Le tribunal de commerce d’Angoulême, par un jugement du 4 février 2026, a prononcé une interdiction de gérer de huit ans à l’encontre d’un ancien dirigeant pour deux fautes distinctes. Le ministère public avait saisi la juridiction après l’ouverture d’une liquidation judiciaire, le dirigeant ayant déjà connu une procédure similaire en 2017. La question de droit portait sur la caractérisation de l’absence de comptabilité et de l’omission volontaire de déclarer la cessation des paiements. Le tribunal a fait droit à la demande en retenant les deux griefs.
L’absence de tenue de comptabilité constitue une faute de gestion justifiant une sanction personnelle.
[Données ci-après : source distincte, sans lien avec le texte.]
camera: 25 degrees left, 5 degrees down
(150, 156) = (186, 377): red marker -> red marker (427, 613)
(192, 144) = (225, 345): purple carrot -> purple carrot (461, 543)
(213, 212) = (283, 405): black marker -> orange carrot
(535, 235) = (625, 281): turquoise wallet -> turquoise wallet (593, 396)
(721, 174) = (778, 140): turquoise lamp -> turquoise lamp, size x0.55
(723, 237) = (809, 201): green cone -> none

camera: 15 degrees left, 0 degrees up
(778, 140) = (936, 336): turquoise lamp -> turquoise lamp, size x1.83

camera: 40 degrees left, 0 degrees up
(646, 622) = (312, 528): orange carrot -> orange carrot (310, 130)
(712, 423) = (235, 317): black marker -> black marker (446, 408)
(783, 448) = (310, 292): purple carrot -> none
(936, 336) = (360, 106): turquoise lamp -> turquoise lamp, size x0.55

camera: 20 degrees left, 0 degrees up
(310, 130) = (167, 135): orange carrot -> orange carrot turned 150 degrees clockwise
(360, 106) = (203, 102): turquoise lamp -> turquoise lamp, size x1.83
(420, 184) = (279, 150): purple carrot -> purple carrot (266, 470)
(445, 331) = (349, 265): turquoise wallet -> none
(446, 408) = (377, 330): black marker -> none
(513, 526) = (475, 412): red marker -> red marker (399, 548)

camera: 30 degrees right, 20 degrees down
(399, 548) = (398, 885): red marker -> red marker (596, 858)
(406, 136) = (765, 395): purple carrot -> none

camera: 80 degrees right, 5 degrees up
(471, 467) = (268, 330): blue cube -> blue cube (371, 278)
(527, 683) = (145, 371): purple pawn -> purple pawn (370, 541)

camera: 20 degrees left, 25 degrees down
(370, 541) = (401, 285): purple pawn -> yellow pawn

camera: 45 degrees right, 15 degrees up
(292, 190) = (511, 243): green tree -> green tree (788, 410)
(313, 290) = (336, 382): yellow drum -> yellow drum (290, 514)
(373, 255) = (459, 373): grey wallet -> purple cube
Le tribunal rappelle que l’article L.653-5 du code de commerce sanctionne le dirigeant qui n’a pas tenu de comptabilité lorsque les textes en font obligation. Il relève que le dirigeant « n’a pas fourni aux organes de la procédure d’éléments comptables » (I). Cette absence de remise vaut présomption de non-tenue régulière, d’autant que l’intéressé reconnaît lui-même son manquement. La valeur de cette solution est d’affirmer que l’expérience passée d’une liquidation antérieure aggrave la conscience de l’obligation comptable. La portée de ce motif est de rappeler que la simple absence de remise de documents suffit à caractériser la faute.
L’omission volontaire de demander l’ouverture d’une procédure collective est également retenue comme faute grave. Le tribunal applique l’article L.653-8 du code de commerce, qui sanctionne le dirigeant ayant « omis sciemment de demander l’ouverture d’une procédure de redressement ou de liquidation judiciaire dans le délai de quarante-cinq jours » (II). Il constate que la cessation des paiements était fixée au 27 décembre 2022 et que le dirigeant, fort de son expérience, ne pouvait ignorer cette situation. Le sens de cette décision est de sanctionner l’inaction délibérée face à une dette fiscale importante. Sa portée est de rappeler que la connaissance antérieure des procédures collectives aggrave la responsabilité du dirigeant.
La fixation de la durée de l’interdiction à huit ans révèle une appréciation souveraine de la gravité des fautes. Le tribunal estime que « la nature des fautes et graves négligences constatées justifient le prononcé d’une sanction personnelle » (Motifs). La valeur de cette mesure est de proportionner la peine à la réitération des manquements et à l’absence de comptabilité complète. La portée de ce quantum est d’illustrer que la récidive et l’ampleur de la dette fiscale justifient une sanction longue, sans que l’état de santé invoqué par le dirigeant ne constitue une circonstance atténuante.